The bike is heavy at around 75 pounds, but you only feel it if you try to lift it. When going for a ride, it doesn’t feel awkward or unwieldy; on the contrary, my impression is that the additional weight makes it feel solid and sturdy at high speeds.
All in all, I’ve been very happy with how RadRover 6 rides so far. I felt excited every time the weather allowed me to take it out for a spin around the neighborhood or to the grocery store.
RadRover 5 costs $1,599 and you can order it online, on the company’s website. This price makes it an affordable entry-level electric bicycle. The stock version has some accessories such as fenders and lights, but you can also get a front and rear rack which would increase the price slightly.
RadRover 5 has a 20 MPH maximum assisted speed, as it ships as a class 2 electric bicycle. However, you can increase it to 25 MPH in the settings of the LCD display. You can always go faster than that by pedaling after the motor cuts off.
RadRover 5 is an entry-level electric fat bike with a solid list of components and a quality build. It’s excellent for casual riders who are looking for an affordable way into the expanding world of e-bike riding. Despite the low price, it offers a well-rounded package and excellent performance.

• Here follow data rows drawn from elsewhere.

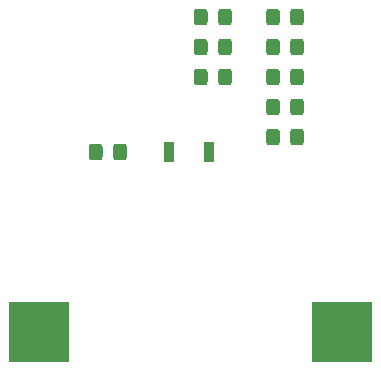
<source format=gbr>
%TF.GenerationSoftware,KiCad,Pcbnew,(5.1.6)-1*%
%TF.CreationDate,2021-01-16T18:50:24+01:00*%
%TF.ProjectId,Snowman_Earring,536e6f77-6d61-46e5-9f45-617272696e67,rev?*%
%TF.SameCoordinates,Original*%
%TF.FileFunction,Paste,Bot*%
%TF.FilePolarity,Positive*%
%FSLAX46Y46*%
G04 Gerber Fmt 4.6, Leading zero omitted, Abs format (unit mm)*
G04 Created by KiCad (PCBNEW (5.1.6)-1) date 2021-01-16 18:50:24*
%MOMM*%
%LPD*%
G01*
G04 APERTURE LIST*
%ADD10R,5.100000X5.100000*%
%ADD11R,0.900000X1.700000*%
G04 APERTURE END LIST*
%TO.C,R0*%
G36*
G01*
X94430000Y-75380001D02*
X94430000Y-74479999D01*
G75*
G02*
X94679999Y-74230000I249999J0D01*
G01*
X95330001Y-74230000D01*
G75*
G02*
X95580000Y-74479999I0J-249999D01*
G01*
X95580000Y-75380001D01*
G75*
G02*
X95330001Y-75630000I-249999J0D01*
G01*
X94679999Y-75630000D01*
G75*
G02*
X94430000Y-75380001I0J249999D01*
G01*
G37*
G36*
G01*
X92380000Y-75380001D02*
X92380000Y-74479999D01*
G75*
G02*
X92629999Y-74230000I249999J0D01*
G01*
X93280001Y-74230000D01*
G75*
G02*
X93530000Y-74479999I0J-249999D01*
G01*
X93530000Y-75380001D01*
G75*
G02*
X93280001Y-75630000I-249999J0D01*
G01*
X92629999Y-75630000D01*
G75*
G02*
X92380000Y-75380001I0J249999D01*
G01*
G37*
%TD*%
%TO.C,R8*%
G36*
G01*
X109425000Y-63950001D02*
X109425000Y-63049999D01*
G75*
G02*
X109674999Y-62800000I249999J0D01*
G01*
X110325001Y-62800000D01*
G75*
G02*
X110575000Y-63049999I0J-249999D01*
G01*
X110575000Y-63950001D01*
G75*
G02*
X110325001Y-64200000I-249999J0D01*
G01*
X109674999Y-64200000D01*
G75*
G02*
X109425000Y-63950001I0J249999D01*
G01*
G37*
G36*
G01*
X107375000Y-63950001D02*
X107375000Y-63049999D01*
G75*
G02*
X107624999Y-62800000I249999J0D01*
G01*
X108275001Y-62800000D01*
G75*
G02*
X108525000Y-63049999I0J-249999D01*
G01*
X108525000Y-63950001D01*
G75*
G02*
X108275001Y-64200000I-249999J0D01*
G01*
X107624999Y-64200000D01*
G75*
G02*
X107375000Y-63950001I0J249999D01*
G01*
G37*
%TD*%
%TO.C,R7*%
G36*
G01*
X109425000Y-66490001D02*
X109425000Y-65589999D01*
G75*
G02*
X109674999Y-65340000I249999J0D01*
G01*
X110325001Y-65340000D01*
G75*
G02*
X110575000Y-65589999I0J-249999D01*
G01*
X110575000Y-66490001D01*
G75*
G02*
X110325001Y-66740000I-249999J0D01*
G01*
X109674999Y-66740000D01*
G75*
G02*
X109425000Y-66490001I0J249999D01*
G01*
G37*
G36*
G01*
X107375000Y-66490001D02*
X107375000Y-65589999D01*
G75*
G02*
X107624999Y-65340000I249999J0D01*
G01*
X108275001Y-65340000D01*
G75*
G02*
X108525000Y-65589999I0J-249999D01*
G01*
X108525000Y-66490001D01*
G75*
G02*
X108275001Y-66740000I-249999J0D01*
G01*
X107624999Y-66740000D01*
G75*
G02*
X107375000Y-66490001I0J249999D01*
G01*
G37*
%TD*%
%TO.C,R6*%
G36*
G01*
X109425000Y-69030001D02*
X109425000Y-68129999D01*
G75*
G02*
X109674999Y-67880000I249999J0D01*
G01*
X110325001Y-67880000D01*
G75*
G02*
X110575000Y-68129999I0J-249999D01*
G01*
X110575000Y-69030001D01*
G75*
G02*
X110325001Y-69280000I-249999J0D01*
G01*
X109674999Y-69280000D01*
G75*
G02*
X109425000Y-69030001I0J249999D01*
G01*
G37*
G36*
G01*
X107375000Y-69030001D02*
X107375000Y-68129999D01*
G75*
G02*
X107624999Y-67880000I249999J0D01*
G01*
X108275001Y-67880000D01*
G75*
G02*
X108525000Y-68129999I0J-249999D01*
G01*
X108525000Y-69030001D01*
G75*
G02*
X108275001Y-69280000I-249999J0D01*
G01*
X107624999Y-69280000D01*
G75*
G02*
X107375000Y-69030001I0J249999D01*
G01*
G37*
%TD*%
%TO.C,R5*%
G36*
G01*
X109425000Y-71570001D02*
X109425000Y-70669999D01*
G75*
G02*
X109674999Y-70420000I249999J0D01*
G01*
X110325001Y-70420000D01*
G75*
G02*
X110575000Y-70669999I0J-249999D01*
G01*
X110575000Y-71570001D01*
G75*
G02*
X110325001Y-71820000I-249999J0D01*
G01*
X109674999Y-71820000D01*
G75*
G02*
X109425000Y-71570001I0J249999D01*
G01*
G37*
G36*
G01*
X107375000Y-71570001D02*
X107375000Y-70669999D01*
G75*
G02*
X107624999Y-70420000I249999J0D01*
G01*
X108275001Y-70420000D01*
G75*
G02*
X108525000Y-70669999I0J-249999D01*
G01*
X108525000Y-71570001D01*
G75*
G02*
X108275001Y-71820000I-249999J0D01*
G01*
X107624999Y-71820000D01*
G75*
G02*
X107375000Y-71570001I0J249999D01*
G01*
G37*
%TD*%
%TO.C,R4*%
G36*
G01*
X109425000Y-74110001D02*
X109425000Y-73209999D01*
G75*
G02*
X109674999Y-72960000I249999J0D01*
G01*
X110325001Y-72960000D01*
G75*
G02*
X110575000Y-73209999I0J-249999D01*
G01*
X110575000Y-74110001D01*
G75*
G02*
X110325001Y-74360000I-249999J0D01*
G01*
X109674999Y-74360000D01*
G75*
G02*
X109425000Y-74110001I0J249999D01*
G01*
G37*
G36*
G01*
X107375000Y-74110001D02*
X107375000Y-73209999D01*
G75*
G02*
X107624999Y-72960000I249999J0D01*
G01*
X108275001Y-72960000D01*
G75*
G02*
X108525000Y-73209999I0J-249999D01*
G01*
X108525000Y-74110001D01*
G75*
G02*
X108275001Y-74360000I-249999J0D01*
G01*
X107624999Y-74360000D01*
G75*
G02*
X107375000Y-74110001I0J249999D01*
G01*
G37*
%TD*%
%TO.C,R3*%
G36*
G01*
X103320000Y-69030001D02*
X103320000Y-68129999D01*
G75*
G02*
X103569999Y-67880000I249999J0D01*
G01*
X104220001Y-67880000D01*
G75*
G02*
X104470000Y-68129999I0J-249999D01*
G01*
X104470000Y-69030001D01*
G75*
G02*
X104220001Y-69280000I-249999J0D01*
G01*
X103569999Y-69280000D01*
G75*
G02*
X103320000Y-69030001I0J249999D01*
G01*
G37*
G36*
G01*
X101270000Y-69030001D02*
X101270000Y-68129999D01*
G75*
G02*
X101519999Y-67880000I249999J0D01*
G01*
X102170001Y-67880000D01*
G75*
G02*
X102420000Y-68129999I0J-249999D01*
G01*
X102420000Y-69030001D01*
G75*
G02*
X102170001Y-69280000I-249999J0D01*
G01*
X101519999Y-69280000D01*
G75*
G02*
X101270000Y-69030001I0J249999D01*
G01*
G37*
%TD*%
%TO.C,R2*%
G36*
G01*
X103320000Y-66490001D02*
X103320000Y-65589999D01*
G75*
G02*
X103569999Y-65340000I249999J0D01*
G01*
X104220001Y-65340000D01*
G75*
G02*
X104470000Y-65589999I0J-249999D01*
G01*
X104470000Y-66490001D01*
G75*
G02*
X104220001Y-66740000I-249999J0D01*
G01*
X103569999Y-66740000D01*
G75*
G02*
X103320000Y-66490001I0J249999D01*
G01*
G37*
G36*
G01*
X101270000Y-66490001D02*
X101270000Y-65589999D01*
G75*
G02*
X101519999Y-65340000I249999J0D01*
G01*
X102170001Y-65340000D01*
G75*
G02*
X102420000Y-65589999I0J-249999D01*
G01*
X102420000Y-66490001D01*
G75*
G02*
X102170001Y-66740000I-249999J0D01*
G01*
X101519999Y-66740000D01*
G75*
G02*
X101270000Y-66490001I0J249999D01*
G01*
G37*
%TD*%
%TO.C,R1*%
G36*
G01*
X103320000Y-63950001D02*
X103320000Y-63049999D01*
G75*
G02*
X103569999Y-62800000I249999J0D01*
G01*
X104220001Y-62800000D01*
G75*
G02*
X104470000Y-63049999I0J-249999D01*
G01*
X104470000Y-63950001D01*
G75*
G02*
X104220001Y-64200000I-249999J0D01*
G01*
X103569999Y-64200000D01*
G75*
G02*
X103320000Y-63950001I0J249999D01*
G01*
G37*
G36*
G01*
X101270000Y-63950001D02*
X101270000Y-63049999D01*
G75*
G02*
X101519999Y-62800000I249999J0D01*
G01*
X102170001Y-62800000D01*
G75*
G02*
X102420000Y-63049999I0J-249999D01*
G01*
X102420000Y-63950001D01*
G75*
G02*
X102170001Y-64200000I-249999J0D01*
G01*
X101519999Y-64200000D01*
G75*
G02*
X101270000Y-63950001I0J249999D01*
G01*
G37*
%TD*%
D10*
%TO.C,BT1*%
X113765001Y-90170000D03*
X88165001Y-90170000D03*
%TD*%
D11*
%TO.C,SW1*%
X99161649Y-74930000D03*
X102561649Y-74930000D03*
%TD*%
M02*

</source>
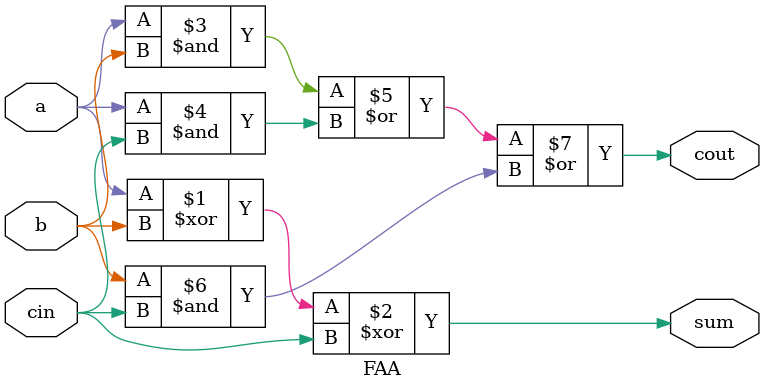
<source format=v>
/*full adder*/
module FAA(a,b,cin,sum,cout);
input a,b, cin;
output sum,cout;
wire sum,cout;
assign sum = a ^ b ^ cin;
assign cout = (a&b) | (a & cin) | (b & cin);
endmodule


</source>
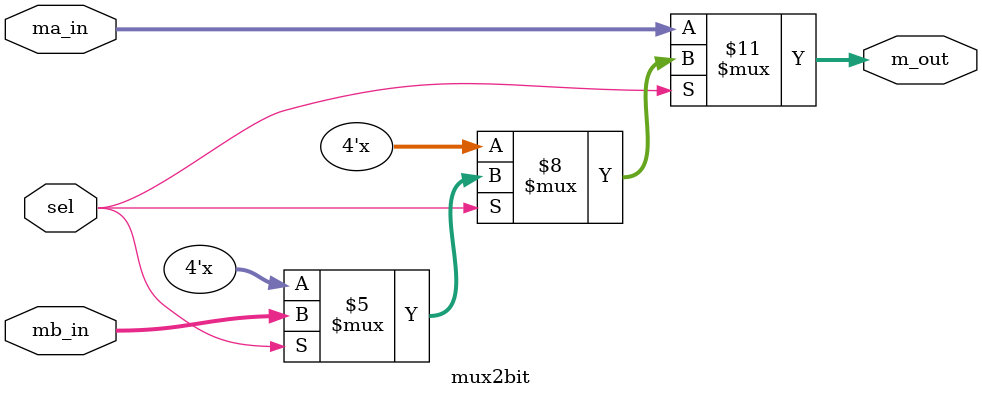
<source format=v>
`timescale 1ns / 1ps
module mux2bit(ma_in, mb_in, sel, m_out);

input [3:0] ma_in;
input [3:0] mb_in;
input sel;
output [3:0] m_out;

reg [3:0] m_out;

always @(ma_in or mb_in or sel) begin

	if (sel == 1'b0) begin
		m_out = ma_in;
	end
	else if (sel == 1'b1) begin
		m_out = mb_in;
	end
	
end

endmodule

</source>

Over the last couple of weeks during which I was testing it, RadRover 5 has become one of my all-time favorite e-bikes. It’s not the fastest, the lightest, or the prettiest, but it is a seriously fun, simple, and capable machine.
I enjoyed how unstoppable this bike felt no matter in which direction I pointed it. It’s easy to ride and it’s very comfortable. Plus, the 750W motor supplements your legs with more than enough power to enjoy even very steep hills.
If you’re looking for a way to jump on the e-bike bandwagon without breaking the bank, you won’t go wrong by choosing Rad Power Bikes’ RadRover 5.